Stored items
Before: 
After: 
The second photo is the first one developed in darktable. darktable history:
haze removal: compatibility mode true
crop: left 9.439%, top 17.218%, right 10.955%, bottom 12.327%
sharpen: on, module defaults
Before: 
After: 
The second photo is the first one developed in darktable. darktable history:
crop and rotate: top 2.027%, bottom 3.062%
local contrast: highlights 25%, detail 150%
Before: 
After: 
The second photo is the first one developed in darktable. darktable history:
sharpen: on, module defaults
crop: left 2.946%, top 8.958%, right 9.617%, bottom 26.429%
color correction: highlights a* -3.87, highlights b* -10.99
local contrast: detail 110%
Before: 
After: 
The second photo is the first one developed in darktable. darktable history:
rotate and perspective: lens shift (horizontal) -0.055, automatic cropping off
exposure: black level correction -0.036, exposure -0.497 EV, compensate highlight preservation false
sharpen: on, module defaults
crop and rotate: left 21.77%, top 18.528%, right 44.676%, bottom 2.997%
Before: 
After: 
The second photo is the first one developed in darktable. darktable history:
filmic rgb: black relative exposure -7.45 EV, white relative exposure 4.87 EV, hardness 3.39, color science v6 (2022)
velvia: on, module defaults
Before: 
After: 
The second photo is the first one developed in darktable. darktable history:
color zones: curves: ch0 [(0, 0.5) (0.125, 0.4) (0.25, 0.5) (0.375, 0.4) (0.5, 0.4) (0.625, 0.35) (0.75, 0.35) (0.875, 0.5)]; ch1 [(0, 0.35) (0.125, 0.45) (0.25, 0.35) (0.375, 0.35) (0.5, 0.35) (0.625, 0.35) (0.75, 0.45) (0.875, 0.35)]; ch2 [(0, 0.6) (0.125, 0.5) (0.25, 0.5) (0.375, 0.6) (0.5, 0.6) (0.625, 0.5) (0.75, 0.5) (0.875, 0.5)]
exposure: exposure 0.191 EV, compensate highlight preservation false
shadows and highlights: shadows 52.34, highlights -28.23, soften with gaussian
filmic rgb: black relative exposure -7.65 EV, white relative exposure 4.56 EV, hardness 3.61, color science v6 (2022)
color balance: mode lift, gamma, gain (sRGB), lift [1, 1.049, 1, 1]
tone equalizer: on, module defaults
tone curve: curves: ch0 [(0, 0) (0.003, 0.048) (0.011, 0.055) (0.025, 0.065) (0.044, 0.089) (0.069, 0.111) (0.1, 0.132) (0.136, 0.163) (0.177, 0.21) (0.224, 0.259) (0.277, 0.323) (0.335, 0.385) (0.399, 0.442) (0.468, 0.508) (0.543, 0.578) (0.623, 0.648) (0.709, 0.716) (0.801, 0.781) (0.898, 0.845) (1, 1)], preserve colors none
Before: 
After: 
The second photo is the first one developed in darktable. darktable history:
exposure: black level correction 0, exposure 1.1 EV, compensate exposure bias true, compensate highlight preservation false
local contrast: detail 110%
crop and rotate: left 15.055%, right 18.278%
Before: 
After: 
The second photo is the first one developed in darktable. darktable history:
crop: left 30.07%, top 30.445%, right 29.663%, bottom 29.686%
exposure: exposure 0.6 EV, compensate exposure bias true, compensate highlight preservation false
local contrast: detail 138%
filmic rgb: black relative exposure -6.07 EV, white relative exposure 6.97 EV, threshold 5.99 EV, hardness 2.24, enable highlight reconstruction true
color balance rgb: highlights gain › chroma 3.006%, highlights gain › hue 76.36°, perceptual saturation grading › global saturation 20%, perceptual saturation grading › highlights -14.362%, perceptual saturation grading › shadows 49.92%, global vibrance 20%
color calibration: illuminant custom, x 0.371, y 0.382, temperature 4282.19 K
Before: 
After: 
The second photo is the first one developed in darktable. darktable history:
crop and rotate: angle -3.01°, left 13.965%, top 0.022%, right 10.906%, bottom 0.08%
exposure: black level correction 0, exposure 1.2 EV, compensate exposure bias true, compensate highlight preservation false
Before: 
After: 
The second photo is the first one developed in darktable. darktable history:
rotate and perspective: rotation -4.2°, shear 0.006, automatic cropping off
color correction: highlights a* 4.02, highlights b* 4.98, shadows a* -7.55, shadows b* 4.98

**TASK INSTRUCTIONS:**
Update the data from its beginning through the line containing "local contrast: highlights 25%, detail 150%", replacing "developed" with "processed" and keeping everything else the same.

**EXERCISE OUTPUT:**
Before: 
After: 
The second photo is the first one processed in darktable. darktable history:
haze removal: compatibility mode true
crop: left 9.439%, top 17.218%, right 10.955%, bottom 12.327%
sharpen: on, module defaults
Before: 
After: 
The second photo is the first one processed in darktable. darktable history:
crop and rotate: top 2.027%, bottom 3.062%
local contrast: highlights 25%, detail 150%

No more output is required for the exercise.